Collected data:
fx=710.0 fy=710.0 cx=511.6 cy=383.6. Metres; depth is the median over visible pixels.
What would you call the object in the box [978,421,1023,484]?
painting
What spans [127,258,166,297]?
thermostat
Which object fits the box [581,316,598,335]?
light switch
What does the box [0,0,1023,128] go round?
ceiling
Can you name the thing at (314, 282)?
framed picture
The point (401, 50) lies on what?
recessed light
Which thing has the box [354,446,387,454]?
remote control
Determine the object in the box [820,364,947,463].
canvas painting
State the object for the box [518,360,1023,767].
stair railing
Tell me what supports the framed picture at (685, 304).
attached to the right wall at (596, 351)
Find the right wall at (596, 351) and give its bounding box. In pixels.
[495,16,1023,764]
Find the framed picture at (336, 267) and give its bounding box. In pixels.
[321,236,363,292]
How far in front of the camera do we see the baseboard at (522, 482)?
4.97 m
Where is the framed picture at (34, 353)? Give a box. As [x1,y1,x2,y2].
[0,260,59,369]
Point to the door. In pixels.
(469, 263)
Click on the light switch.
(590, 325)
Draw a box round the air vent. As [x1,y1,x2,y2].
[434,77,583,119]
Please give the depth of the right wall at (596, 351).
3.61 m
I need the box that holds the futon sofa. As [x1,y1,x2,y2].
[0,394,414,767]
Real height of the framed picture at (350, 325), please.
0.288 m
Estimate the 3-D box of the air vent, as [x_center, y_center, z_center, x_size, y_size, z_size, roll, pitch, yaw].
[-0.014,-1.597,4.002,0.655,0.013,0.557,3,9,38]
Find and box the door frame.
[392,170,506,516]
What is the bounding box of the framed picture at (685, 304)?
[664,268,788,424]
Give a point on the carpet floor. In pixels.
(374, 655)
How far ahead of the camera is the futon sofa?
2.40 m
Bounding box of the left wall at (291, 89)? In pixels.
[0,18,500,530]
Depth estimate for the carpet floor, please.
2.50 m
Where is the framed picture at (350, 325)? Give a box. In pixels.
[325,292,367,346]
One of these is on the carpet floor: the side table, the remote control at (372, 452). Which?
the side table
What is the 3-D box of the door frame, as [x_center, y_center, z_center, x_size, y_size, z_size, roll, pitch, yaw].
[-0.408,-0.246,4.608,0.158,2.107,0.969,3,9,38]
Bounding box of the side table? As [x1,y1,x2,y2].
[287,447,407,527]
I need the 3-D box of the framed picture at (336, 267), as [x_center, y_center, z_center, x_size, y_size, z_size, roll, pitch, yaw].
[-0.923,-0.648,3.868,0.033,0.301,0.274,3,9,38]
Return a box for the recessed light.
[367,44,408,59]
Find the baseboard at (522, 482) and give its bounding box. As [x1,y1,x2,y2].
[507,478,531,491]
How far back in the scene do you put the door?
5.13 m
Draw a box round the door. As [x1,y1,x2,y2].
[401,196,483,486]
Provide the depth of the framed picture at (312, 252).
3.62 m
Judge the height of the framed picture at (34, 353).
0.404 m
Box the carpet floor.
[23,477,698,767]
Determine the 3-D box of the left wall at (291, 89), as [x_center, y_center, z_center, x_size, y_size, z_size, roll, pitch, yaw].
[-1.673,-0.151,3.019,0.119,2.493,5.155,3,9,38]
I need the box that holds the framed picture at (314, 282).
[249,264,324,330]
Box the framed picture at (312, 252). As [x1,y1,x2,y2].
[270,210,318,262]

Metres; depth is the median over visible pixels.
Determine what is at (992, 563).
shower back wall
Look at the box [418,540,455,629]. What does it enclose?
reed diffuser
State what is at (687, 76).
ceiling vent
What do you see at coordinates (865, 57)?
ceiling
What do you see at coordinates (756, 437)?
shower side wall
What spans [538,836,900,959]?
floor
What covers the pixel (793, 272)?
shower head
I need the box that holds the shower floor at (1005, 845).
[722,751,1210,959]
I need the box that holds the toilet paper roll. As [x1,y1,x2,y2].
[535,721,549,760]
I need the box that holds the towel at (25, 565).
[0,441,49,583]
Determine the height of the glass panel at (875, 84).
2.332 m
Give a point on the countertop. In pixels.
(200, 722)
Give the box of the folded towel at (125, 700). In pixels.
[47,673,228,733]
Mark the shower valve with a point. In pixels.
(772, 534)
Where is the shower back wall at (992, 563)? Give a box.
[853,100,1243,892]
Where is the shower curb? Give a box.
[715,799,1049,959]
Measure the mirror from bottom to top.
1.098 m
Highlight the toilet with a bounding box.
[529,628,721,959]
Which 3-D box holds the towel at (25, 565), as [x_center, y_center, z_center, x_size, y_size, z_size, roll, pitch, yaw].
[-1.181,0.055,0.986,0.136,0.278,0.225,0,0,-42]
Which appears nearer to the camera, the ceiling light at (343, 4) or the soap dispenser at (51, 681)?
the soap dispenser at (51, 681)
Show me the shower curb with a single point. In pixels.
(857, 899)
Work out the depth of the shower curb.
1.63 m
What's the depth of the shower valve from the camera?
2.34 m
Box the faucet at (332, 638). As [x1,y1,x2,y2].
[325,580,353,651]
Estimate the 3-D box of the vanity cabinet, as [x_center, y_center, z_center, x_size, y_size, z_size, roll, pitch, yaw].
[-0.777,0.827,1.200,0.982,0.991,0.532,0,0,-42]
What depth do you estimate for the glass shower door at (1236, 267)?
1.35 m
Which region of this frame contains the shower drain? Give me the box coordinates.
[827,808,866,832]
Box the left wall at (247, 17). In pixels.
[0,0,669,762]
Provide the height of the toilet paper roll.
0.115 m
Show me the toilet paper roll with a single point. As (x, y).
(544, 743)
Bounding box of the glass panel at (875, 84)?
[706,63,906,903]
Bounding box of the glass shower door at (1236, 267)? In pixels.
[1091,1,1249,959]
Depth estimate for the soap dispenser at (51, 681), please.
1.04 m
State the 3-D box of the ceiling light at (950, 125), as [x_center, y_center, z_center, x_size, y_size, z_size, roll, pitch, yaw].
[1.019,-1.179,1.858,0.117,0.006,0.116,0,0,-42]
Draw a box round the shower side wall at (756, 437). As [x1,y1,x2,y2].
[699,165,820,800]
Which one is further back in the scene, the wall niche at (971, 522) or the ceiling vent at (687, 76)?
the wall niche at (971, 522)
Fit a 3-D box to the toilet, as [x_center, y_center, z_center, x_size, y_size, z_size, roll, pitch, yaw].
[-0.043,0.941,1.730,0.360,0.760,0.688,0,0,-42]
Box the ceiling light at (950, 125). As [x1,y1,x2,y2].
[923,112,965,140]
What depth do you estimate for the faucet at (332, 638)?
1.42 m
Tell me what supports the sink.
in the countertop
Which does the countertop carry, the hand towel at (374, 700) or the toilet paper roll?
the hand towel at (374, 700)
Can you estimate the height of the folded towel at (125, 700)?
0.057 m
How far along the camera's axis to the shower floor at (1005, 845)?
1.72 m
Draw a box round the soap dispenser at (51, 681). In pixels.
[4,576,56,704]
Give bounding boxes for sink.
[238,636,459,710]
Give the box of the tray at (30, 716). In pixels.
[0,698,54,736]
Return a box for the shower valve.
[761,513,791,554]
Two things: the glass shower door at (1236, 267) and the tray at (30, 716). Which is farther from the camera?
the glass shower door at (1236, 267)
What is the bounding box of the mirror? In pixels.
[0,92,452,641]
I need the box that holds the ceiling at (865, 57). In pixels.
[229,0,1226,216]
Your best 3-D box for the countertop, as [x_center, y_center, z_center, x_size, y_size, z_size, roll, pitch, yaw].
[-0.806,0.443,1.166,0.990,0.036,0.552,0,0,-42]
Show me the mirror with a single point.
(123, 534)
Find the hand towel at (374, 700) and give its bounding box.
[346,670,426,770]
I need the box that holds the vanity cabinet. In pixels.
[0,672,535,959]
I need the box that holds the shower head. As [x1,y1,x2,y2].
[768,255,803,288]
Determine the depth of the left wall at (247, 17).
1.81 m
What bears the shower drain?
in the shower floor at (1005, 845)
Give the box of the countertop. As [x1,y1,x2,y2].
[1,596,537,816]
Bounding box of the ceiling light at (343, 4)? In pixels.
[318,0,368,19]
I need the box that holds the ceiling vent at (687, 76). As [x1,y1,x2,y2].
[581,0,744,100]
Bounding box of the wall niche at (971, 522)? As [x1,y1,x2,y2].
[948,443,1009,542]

Work to complete:
Whenever the word "median" shows up in a line of the entries, list that line.

Written answer:
fx=710.0 fy=710.0 cx=511.6 cy=383.6. Metres; depth is the median over visible pixels.
Metres; depth is the median over visible pixels.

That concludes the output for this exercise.